Munro has stated that she feels that the mask Bowerman was forced to
wear as Karra prevented the emotions which were passing between the
two characters from being clear, but I think that it's quite clear
how deep their connection lies and prefer that it's left open as to
whether that connection is sexual or otherwise.
Survival
has a wonderful script and is brilliantly directed exhibiting some
great performances from its cast. It also has a clear influence on
what was to come - when the show returned in 2005 it centred around
an ordinary girl from one of the London boroughs, featured sequences
set in council flats and investigated the companion's background.

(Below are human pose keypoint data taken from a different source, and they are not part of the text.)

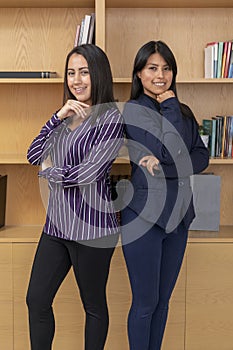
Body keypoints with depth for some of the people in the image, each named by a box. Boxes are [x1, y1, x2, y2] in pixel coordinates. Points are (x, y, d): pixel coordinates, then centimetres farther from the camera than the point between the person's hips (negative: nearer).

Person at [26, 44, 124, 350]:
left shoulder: (111, 118, -11)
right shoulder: (69, 116, 13)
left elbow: (87, 174, -19)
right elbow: (33, 155, 6)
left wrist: (48, 172, -2)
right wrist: (58, 117, -5)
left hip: (91, 225, -7)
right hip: (57, 222, 7)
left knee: (94, 305, 10)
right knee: (36, 300, 10)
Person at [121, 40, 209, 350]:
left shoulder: (183, 112, 11)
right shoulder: (131, 111, -8)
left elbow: (202, 157, 2)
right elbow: (172, 151, -18)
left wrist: (165, 165, -13)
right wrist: (170, 108, -10)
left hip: (178, 215, 6)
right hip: (143, 215, -6)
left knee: (163, 300, 16)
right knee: (145, 302, 4)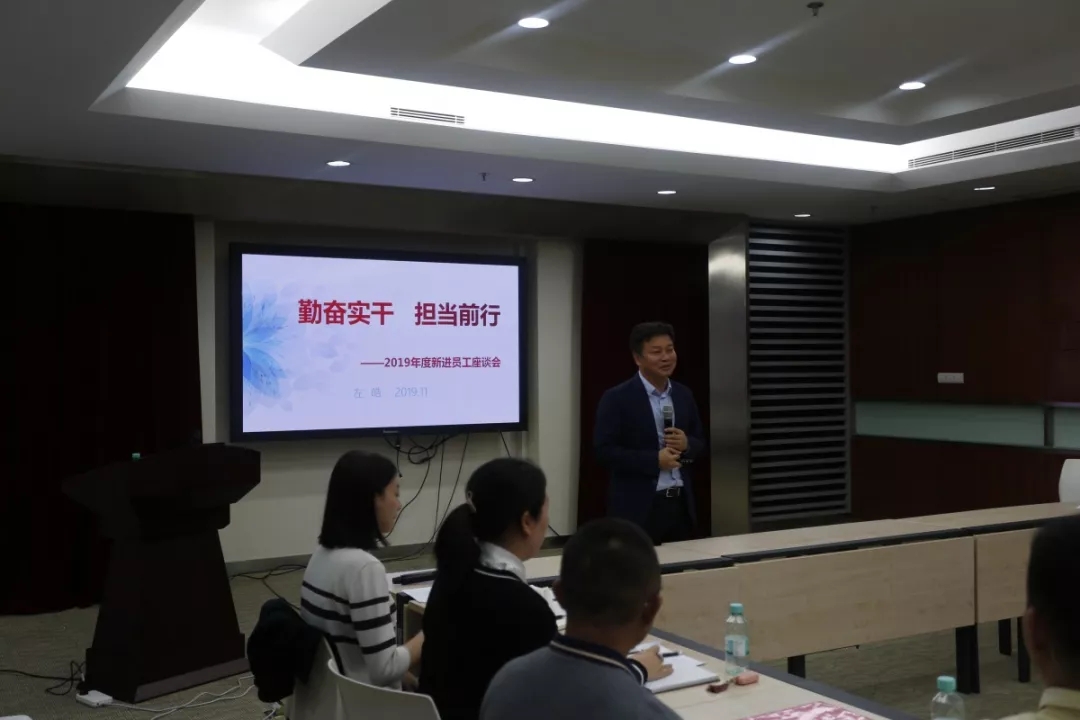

There was a sense of the ordinary, of the mundane, of people living
out their normal, boring lives against which we witnessed alien
invasions and inexplicable events. It seems perfectly normal now to
see a Cyberman smashing down the door of a family's semi-detatched
and terrifying them on the stairs, or the companion and her family
having a drunken sing-song in a living room in Leeds, but Survival
was the first to bring Doctor Who into your actual home, and at the
time that made the story quite remarkable.
The
entire story is about survival of the fittest, about the fight to
survive, and mirrors the show's struggle to stay on air as the 80s
came to an end. As the 1990s went on and the 21st Century came around
it seemed that the show had lost that fight, yet it still carried on
in magazines and novels, a TV movie, then audio plays featuring past
cast members. That the show did survive, in various formats, until
its resurrection is testament to its success and popularity. These
days I find the title of this last gasp of the 80s less ironic and
more prophetic. The show has survived and, thanks to Rona Munro and
the excellent cast and crew, it ended its initial run on a high. It
says a great deal about Munro's pedigree that she's the only writer
from the Classic series so far asked to return and produce a script
for the current series (and even though The Eaters Of Light may not
have been Capaldi's best story, it proved that her talent hasn't
faded!). I love Survival for so many more reasons than those stated
above, and I love most of McCoy's stories, but Survival is the
pinnacle of his era for me, and of the series in the 1980s overall.